Уже одна эта ссылка на Рахметова достаточно красноречива. Она свидетельствует о перенесении целиком на еврейскую улицу готовых русских образцов. А русская молодежь проделывала по-своему, в пролетаризированной обстановке, французскую предреволюционную эпоху — век энциклопедистов.

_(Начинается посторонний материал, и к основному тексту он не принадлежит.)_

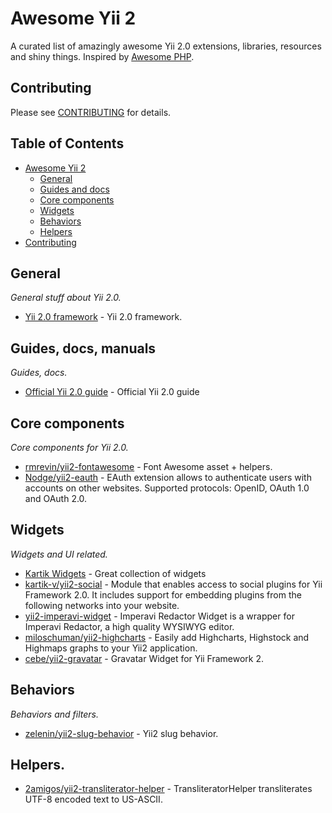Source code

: # Awesome Yii 2
A curated list of amazingly awesome Yii 2.0 extensions, libraries, resources and shiny things. Inspired by [Awesome PHP](https://github.com/ziadoz/awesome-php).

## Contributing
Please see [CONTRIBUTING](https://github.com/hauntd/awesome-yii2/blob/master/CONTRIBUTING.md) for details.

## Table of Contents
- [Awesome Yii 2](#awesome-yii2)
	- [General](#general)
	- [Guides and docs](#guides)
	- [Core components](#core)
	- [Widgets](#widgets)
	- [Behaviors](#behaviors)
	- [Helpers](#helpers)
- [Contributing](#contributing)

## General
*General stuff about Yii 2.0.*

* [Yii 2.0 framework](https://github.com/yiisoft/yii2) - Yii 2.0 framework.


## Guides, docs, manuals
*Guides, docs.*

* [Official Yii 2.0 guide](http://www.yiiframework.com/doc-2.0/guide-index.html) - Official Yii 2.0 guide

## Core components
*Core components for Yii 2.0.*

* [rmrevin/yii2-fontawesome](https://github.com/rmrevin/yii2-fontawesome) - Font Awesome asset + helpers.
* [Nodge/yii2-eauth](https://github.com/Nodge/yii2-eauth) - EAuth extension allows to authenticate users with accounts on other websites. Supported protocols: OpenID, OAuth 1.0 and OAuth 2.0.

## Widgets
*Widgets and UI related.*

* [Kartik Widgets](http://demos.krajee.com/widgets) - Great collection of widgets
* [kartik-v/yii2-social](https://github.com/kartik-v/yii2-social) - Module that enables access to social plugins for Yii Framework 2.0. It includes support for embedding plugins from the following networks into your website.
* [yii2-imperavi-widget](https://github.com/vova07/yii2-imperavi-widget) - Imperavi Redactor Widget is a wrapper for Imperavi Redactor, a high quality WYSIWYG editor.
* [miloschuman/yii2-highcharts](https://github.com/miloschuman/yii2-highcharts) - Easily add Highcharts, Highstock and Highmaps graphs to your Yii2 application.
* [cebe/yii2-gravatar](https://github.com/cebe/yii2-gravatar) - Gravatar Widget for Yii Framework 2.

## Behaviors
*Behaviors and filters.*

* [zelenin/yii2-slug-behavior](https://github.com/zelenin/yii2-slug-behavior) - Yii2 slug behavior.

## Helpers.

* [2amigos/yii2-transliterator-helper](https://github.com/2amigos/yii2-transliterator-helper) - TransliteratorHelper transliterates UTF-8 encoded text to US-ASCII.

Только там ее путь лежал через светские салоны, а тут — через мансарды, подвалы и полуподвалы, где гнездились ‘мыслящие пролетарии’. Вспомним хотя бы в известных ‘Воспоминаниях’ В. А. Панаева рассказ его о том, в каком положении застал он молодого Н. А. Некрасова, когда он и художник Данненберг ютились в одной каморке, ‘узнавали время по солнцу, питались щами, имели одни общие сапоги и одно верхнее платье, так что выходили со двора поочередно…’.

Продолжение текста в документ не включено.